§ **Verilen görev A**
Verilen satırlarda "Is dark gray fabric cushion at center wider" ifadesini içeren satırdan "Considering the sizes" ifadesini içeren satıra kadar her şeyi, iki ucu da dahil olmak üzere, JSON dize listesi olarak yeniden yaz. Her satır ayrı bir dize olsun, boş satırlar listeye alınmasın.

§ **Okuma parçası**
******

1 Mart 2016 Salı

Kendini bil?

Kendini bilme dendiğinde ilk akla gelen zaaflarını tanıma.  Fakat zaaflar da kendiliğinden ortaya çıkan şeyler değil. Bir olayın, durumun gerçekleşmesi lazım ki kişi o olay karşısında verdiği tepkide kendini görebilsin.

Bu yetiyor mu? Sanırım yetmiyor, çünkü kendini takip eden, eleştiren açık bir bilince, niyete de ihtiyaç var. Olaylara verdiği tepkileri eleştirecek, ders çıkararak değiştirmeye, iyileştirmeye  yönelebilecek bir bilinç.

******

§ **Sağlanan veriler**
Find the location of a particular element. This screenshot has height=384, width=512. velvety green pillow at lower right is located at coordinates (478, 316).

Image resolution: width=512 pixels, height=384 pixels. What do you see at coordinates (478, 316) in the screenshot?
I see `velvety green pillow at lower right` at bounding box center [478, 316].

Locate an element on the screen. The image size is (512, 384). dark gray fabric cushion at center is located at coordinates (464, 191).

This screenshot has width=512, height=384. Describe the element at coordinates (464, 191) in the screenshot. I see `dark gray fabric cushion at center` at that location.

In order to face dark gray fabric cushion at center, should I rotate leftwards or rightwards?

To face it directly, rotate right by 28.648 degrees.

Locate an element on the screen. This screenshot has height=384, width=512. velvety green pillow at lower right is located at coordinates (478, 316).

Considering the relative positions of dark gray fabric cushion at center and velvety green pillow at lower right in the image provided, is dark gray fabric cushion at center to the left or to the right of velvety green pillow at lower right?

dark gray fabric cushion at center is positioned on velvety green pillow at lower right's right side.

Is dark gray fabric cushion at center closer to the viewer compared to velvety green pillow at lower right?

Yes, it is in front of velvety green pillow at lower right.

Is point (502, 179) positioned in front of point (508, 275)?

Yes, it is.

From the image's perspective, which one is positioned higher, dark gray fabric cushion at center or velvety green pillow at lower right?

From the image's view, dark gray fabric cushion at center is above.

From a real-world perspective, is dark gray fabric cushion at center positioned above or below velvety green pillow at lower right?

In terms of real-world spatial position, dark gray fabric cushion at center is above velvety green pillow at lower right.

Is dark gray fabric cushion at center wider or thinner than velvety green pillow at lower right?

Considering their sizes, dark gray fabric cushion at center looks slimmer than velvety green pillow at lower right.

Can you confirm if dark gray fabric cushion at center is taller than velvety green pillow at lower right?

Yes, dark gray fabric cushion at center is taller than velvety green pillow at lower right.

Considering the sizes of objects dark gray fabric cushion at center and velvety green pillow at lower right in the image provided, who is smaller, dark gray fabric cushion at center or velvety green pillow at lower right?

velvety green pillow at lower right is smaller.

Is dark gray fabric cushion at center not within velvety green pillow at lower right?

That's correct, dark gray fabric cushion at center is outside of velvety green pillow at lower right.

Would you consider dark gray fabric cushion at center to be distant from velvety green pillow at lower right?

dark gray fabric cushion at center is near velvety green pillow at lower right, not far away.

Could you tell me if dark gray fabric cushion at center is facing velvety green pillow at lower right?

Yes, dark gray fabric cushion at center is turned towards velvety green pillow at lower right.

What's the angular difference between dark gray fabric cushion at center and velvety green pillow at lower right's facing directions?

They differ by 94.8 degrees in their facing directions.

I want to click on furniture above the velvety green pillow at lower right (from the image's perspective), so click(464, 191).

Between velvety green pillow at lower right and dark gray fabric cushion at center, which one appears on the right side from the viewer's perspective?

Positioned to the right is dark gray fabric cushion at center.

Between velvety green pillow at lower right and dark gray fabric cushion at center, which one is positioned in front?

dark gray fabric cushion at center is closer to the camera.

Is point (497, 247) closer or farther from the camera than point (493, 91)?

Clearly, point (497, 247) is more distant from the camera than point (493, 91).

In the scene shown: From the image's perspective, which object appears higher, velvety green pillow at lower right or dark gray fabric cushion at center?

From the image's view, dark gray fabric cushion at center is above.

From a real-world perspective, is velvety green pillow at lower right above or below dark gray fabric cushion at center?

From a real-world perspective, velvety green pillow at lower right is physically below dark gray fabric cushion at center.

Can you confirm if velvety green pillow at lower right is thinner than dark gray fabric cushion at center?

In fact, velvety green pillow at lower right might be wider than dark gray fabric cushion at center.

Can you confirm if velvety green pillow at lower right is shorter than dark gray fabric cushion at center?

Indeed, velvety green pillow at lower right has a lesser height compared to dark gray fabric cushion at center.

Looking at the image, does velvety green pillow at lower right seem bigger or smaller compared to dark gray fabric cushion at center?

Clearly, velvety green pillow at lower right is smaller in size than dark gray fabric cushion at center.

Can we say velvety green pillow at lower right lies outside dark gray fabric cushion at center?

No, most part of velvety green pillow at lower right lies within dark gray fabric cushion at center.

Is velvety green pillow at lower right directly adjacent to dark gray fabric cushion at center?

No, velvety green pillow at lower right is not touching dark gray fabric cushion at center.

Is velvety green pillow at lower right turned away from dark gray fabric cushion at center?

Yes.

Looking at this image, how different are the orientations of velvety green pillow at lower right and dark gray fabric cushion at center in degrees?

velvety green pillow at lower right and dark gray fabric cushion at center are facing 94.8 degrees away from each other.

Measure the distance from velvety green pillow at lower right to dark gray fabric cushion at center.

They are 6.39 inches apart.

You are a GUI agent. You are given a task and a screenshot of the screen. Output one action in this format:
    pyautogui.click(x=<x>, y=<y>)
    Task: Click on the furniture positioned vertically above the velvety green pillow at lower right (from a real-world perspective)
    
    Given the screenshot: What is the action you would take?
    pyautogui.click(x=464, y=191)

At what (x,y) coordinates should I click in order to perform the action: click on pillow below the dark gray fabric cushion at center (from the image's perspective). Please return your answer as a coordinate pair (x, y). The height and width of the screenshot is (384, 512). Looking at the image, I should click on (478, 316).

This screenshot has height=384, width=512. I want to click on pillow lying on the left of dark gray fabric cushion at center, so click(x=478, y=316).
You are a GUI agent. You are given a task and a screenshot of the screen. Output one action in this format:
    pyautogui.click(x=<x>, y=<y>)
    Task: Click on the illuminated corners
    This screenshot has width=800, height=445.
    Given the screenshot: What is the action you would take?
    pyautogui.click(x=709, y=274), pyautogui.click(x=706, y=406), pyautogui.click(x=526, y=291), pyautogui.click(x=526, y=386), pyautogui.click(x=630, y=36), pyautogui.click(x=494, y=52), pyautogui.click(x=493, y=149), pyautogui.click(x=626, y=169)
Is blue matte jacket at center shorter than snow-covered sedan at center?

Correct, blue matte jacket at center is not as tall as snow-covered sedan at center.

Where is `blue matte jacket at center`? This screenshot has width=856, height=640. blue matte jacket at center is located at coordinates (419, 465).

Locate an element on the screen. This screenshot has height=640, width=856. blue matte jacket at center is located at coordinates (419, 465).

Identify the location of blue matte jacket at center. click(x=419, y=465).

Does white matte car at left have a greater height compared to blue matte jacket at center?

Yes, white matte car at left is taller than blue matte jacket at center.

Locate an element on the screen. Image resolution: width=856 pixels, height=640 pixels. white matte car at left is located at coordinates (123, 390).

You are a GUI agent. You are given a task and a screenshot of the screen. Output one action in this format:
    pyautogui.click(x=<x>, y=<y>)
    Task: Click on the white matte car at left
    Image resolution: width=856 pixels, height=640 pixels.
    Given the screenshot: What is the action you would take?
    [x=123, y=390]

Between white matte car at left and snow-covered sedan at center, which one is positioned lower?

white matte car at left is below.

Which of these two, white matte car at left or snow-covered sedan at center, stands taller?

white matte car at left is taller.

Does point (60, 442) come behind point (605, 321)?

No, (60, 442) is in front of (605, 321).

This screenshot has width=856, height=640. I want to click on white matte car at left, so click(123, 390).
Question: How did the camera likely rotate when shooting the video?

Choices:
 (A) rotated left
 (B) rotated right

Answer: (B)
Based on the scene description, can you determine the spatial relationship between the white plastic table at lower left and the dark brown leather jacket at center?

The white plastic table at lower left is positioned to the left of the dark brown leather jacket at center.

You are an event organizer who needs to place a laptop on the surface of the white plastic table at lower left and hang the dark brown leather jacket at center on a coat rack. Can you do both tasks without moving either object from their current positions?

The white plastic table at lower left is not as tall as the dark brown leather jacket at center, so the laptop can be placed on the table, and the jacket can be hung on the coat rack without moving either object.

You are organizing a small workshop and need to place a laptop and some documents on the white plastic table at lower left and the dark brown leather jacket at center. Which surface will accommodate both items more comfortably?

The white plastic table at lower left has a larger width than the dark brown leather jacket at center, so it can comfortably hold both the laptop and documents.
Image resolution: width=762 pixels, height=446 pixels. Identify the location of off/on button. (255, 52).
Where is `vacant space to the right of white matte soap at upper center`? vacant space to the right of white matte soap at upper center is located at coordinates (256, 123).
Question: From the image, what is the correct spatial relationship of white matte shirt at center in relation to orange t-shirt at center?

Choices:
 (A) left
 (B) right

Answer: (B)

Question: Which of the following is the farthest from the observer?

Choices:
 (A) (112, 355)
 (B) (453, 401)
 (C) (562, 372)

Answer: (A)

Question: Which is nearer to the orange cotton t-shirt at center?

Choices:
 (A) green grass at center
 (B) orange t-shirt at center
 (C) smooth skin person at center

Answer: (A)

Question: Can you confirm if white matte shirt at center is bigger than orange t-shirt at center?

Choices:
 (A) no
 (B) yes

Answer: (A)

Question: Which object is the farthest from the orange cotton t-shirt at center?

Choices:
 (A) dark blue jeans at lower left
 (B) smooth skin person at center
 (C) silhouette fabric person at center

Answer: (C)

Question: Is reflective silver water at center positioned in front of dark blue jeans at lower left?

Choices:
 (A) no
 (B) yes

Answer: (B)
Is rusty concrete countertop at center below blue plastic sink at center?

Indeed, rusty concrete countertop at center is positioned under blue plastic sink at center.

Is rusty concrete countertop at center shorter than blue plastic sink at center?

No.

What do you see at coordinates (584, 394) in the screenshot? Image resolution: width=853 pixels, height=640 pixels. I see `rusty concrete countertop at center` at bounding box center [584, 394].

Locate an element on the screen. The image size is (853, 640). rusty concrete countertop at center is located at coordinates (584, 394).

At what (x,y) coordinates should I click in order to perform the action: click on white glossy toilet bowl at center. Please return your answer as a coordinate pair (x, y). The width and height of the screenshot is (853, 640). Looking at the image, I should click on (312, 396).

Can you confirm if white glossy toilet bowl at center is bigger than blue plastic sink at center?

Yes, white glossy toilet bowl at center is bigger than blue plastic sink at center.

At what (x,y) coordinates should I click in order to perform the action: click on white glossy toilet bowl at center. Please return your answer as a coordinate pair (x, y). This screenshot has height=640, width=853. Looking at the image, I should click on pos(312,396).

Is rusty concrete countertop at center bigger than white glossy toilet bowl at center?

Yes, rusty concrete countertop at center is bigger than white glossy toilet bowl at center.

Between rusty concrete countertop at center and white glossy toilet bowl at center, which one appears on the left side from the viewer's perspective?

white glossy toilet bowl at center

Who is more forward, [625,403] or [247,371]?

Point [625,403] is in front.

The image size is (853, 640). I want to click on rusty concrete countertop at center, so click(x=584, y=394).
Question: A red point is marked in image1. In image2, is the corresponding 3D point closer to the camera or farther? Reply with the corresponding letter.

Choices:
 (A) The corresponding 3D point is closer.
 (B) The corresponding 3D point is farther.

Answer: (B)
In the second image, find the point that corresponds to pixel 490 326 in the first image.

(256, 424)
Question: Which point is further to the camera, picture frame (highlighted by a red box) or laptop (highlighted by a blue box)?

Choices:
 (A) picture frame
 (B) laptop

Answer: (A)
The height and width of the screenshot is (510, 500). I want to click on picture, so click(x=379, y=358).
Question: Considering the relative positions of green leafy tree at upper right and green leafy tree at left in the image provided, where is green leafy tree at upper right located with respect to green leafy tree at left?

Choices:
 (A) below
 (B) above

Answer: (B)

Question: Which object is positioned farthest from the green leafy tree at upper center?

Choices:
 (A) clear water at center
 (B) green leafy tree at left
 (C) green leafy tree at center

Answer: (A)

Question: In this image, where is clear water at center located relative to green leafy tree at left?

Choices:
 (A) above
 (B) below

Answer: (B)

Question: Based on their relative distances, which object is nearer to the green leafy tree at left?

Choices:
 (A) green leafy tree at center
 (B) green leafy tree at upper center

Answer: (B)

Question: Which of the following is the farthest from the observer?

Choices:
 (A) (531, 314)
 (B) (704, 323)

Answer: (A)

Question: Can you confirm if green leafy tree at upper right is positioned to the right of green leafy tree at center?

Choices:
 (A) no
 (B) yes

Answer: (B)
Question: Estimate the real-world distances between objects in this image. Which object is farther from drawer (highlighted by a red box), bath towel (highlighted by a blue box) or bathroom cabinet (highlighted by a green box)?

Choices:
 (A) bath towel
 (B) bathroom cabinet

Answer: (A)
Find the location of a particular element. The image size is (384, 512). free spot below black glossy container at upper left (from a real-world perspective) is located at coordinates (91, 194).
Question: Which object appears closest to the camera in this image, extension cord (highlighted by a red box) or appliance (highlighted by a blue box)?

******

§ **Verilen görev B**
Okuma parçasında "Kendini bilme dendiğinde" sözleriyle başlayan paragraftaki bütün cümleleri sırasıyla yazın.

§ **Alıştırma yanıtı A**
[
  "Is dark gray fabric cushion at center wider or thinner than velvety green pillow at lower right?",
  "Considering their sizes, dark gray fabric cushion at center looks slimmer than velvety green pillow at lower right.",
  "Can you confirm if dark gray fabric cushion at center is taller than velvety green pillow at lower right?",
  "Yes, dark gray fabric cushion at center is taller than velvety green pillow at lower right.",
  "Considering the sizes of objects dark gray fabric cushion at center and velvety green pillow at lower right in the image provided, who is smaller, dark gray fabric cushion at center or velvety green pillow at lower right?"
]

§ **Alıştırma yanıtı B**
1. Kendini bilme dendiğinde ilk akla gelen zaaflarını tanıma.
2. Fakat zaaflar da kendiliğinden ortaya çıkan şeyler değil.
3. Bir olayın, durumun gerçekleşmesi lazım ki kişi o olay karşısında verdiği tepkide kendini görebilsin.